Mi guardava dall'alto come un idolo antico, crudele e salvifico al contempo. Il sorriso così distorto si portava con sé tutta l'angoscia di un amore non ricambiato, e non fece che soppiantarmi di rimando.
Avvilito, gli chiesi di accomodarsi al mio fianco. Mi aspettavo un rifiuto, eppure si sedette quanto più lontano da me, ma sulla stessa poltrona distrutta.
"Non faremo finta che non sia successo nulla".
"Non desidero fingere".
"Sarà che dopo anni ti sarai stancato di farlo".
"Non essere crudele, Simone".
"Non potrò mai arrivare ad essere nemmeno la metà crudele di quanto lo sia stato tu".
Non mi servì guardarlo negli occhi per sentire l'odio smarrito che da quelle rotaie era finalmente arrivato a pugnalarmi.
Mi alzai in fretta e furia, pronto a correre incontro alla porta e alla mia vigliaccheria, ma lui ancora una volta mi afferrò per una mano.
"Manuel, ti prego, siedi".
Addomesticato al suo tocco, mi sedetti senza riuscire a proferire parola. Dinanzi a lui mi perdevo, la spavalderia si scioglieva tra le dita, la sentivo colare sul pavimento in gocce dense come sangue.
"Sono stato duro, non ci vediamo da molti anni, dopotutto ci siamo voluti bene un tempo, raccontami della tua vita, di cosa hai fatto in questi anni, in quali guai ti sei cacciato?".

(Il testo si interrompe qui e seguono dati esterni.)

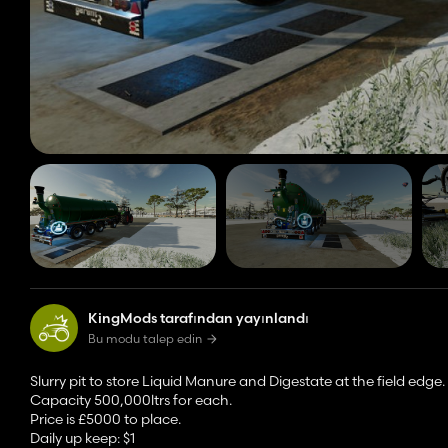
KingMods tarafından yayınlandı
Bu modu talep edin
Slurry pit to store Liquid Manure and Digestate at the field edge.
Capacity 500,000ltrs for each.
Price is £5000 to place.
Daily up keep: $1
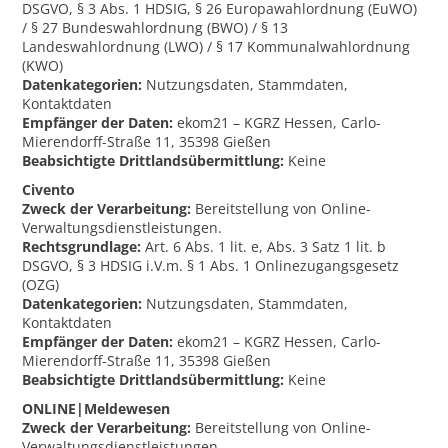
DSGVO, § 3 Abs. 1 HDSIG, § 26 Europawahlordnung (EuWO)
/ § 27 Bundeswahlordnung (BWO) / § 13
Landeswahlordnung (LWO) / § 17 Kommunalwahlordnung
(KWO)
Datenkategorien:
Nutzungsdaten, Stammdaten,
Kontaktdaten
Empfänger der Daten:
ekom21 – KGRZ Hessen, Carlo-
Mierendorff-Straße 11, 35398 Gießen
Beabsichtigte Drittlandsübermittlung:
Keine
Civento
Zweck der Verarbeitung:
Bereitstellung von Online-
Verwaltungsdienstleistungen.
Rechtsgrundlage:
Art. 6 Abs. 1 lit. e, Abs. 3 Satz 1 lit. b
DSGVO, § 3 HDSIG i.V.m. § 1 Abs. 1 Onlinezugangsgesetz
(OZG)
Datenkategorien:
Nutzungsdaten, Stammdaten,
Kontaktdaten
Empfänger der Daten:
ekom21 – KGRZ Hessen, Carlo-
Mierendorff-Straße 11, 35398 Gießen
Beabsichtigte Drittlandsübermittlung:
Keine
ONLINE|Meldewesen
Zweck der Verarbeitung:
Bereitstellung von Online-
Verwaltungsdienstleistungen.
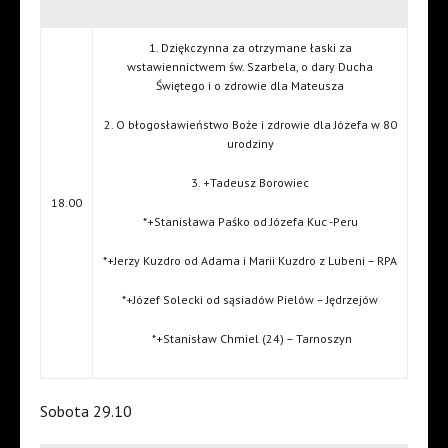
1. Dziękczynna za otrzymane łaski za
wstawiennictwem św. Szarbela, o dary Ducha
Świętego i o zdrowie dla Mateusza
2. O błogosławieństwo Boże i zdrowie dla Józefa w 80
urodziny
3. +Tadeusz Borowiec
18.00
*+Stanisława Paśko od Józefa Kuc -Peru
*+Jerzy Kuzdro od Adama i Marii Kuzdro z Lubeni – RPA
*+Józef Solecki od sąsiadów Pielów – Jędrzejów
*+Stanisław Chmiel (24) – Tarnoszyn
Sobota 29.10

Nel giro di una mezz'ora la tensione si era allentata, e ci eravamo impadroniti del divano dilatandoci fino a quasi sfiorarci. Lui rimaneva sulle sue, se provavo ad appoggiare una mano sulla spalla si ritraeva cordialmente e non mi guardava per più di qualche secondo in viso. Ogni corsa al frigo era tinteggiata da risate sempre più ebbre e così venni a conoscenza della sua laurea a pieni voti, della malattia della nonna, della sua prima vera volta con un ragazzo che non era andata poi chissà quanto bene. La stanza iniziò a perdere i confini, la spazialità si ridusse al solo divano su cui galleggiavamo pronti ad essere ribaltati in pieno oceano. I suoi occhi sempre più lucidi sembravano sorridermi e mi ricordavano della nostra giovinezza passata a darci cazzotti col solo desiderio di sfiorarci un'altra volta. Non so come mi trovai con una canna tra le dita, gliela passai e le nostre dita si sfiorarono per mezzo secondo,ma ciò bastò per sentire il cuore corrermi dal petto in gola e poi nuovamente in petto. Che incantesimo la sua presenza, il cuore che respirava, il cuore si dilatava d'amore per scoppiare, il mio cuore, il mio cuore spento morto pronto ad arrendersi ecco che prendeva vita, dopo tanto rocambolare dopo tanto sbagliare dopo tanto cancellarmi. Il mio cuore, il mio Simone.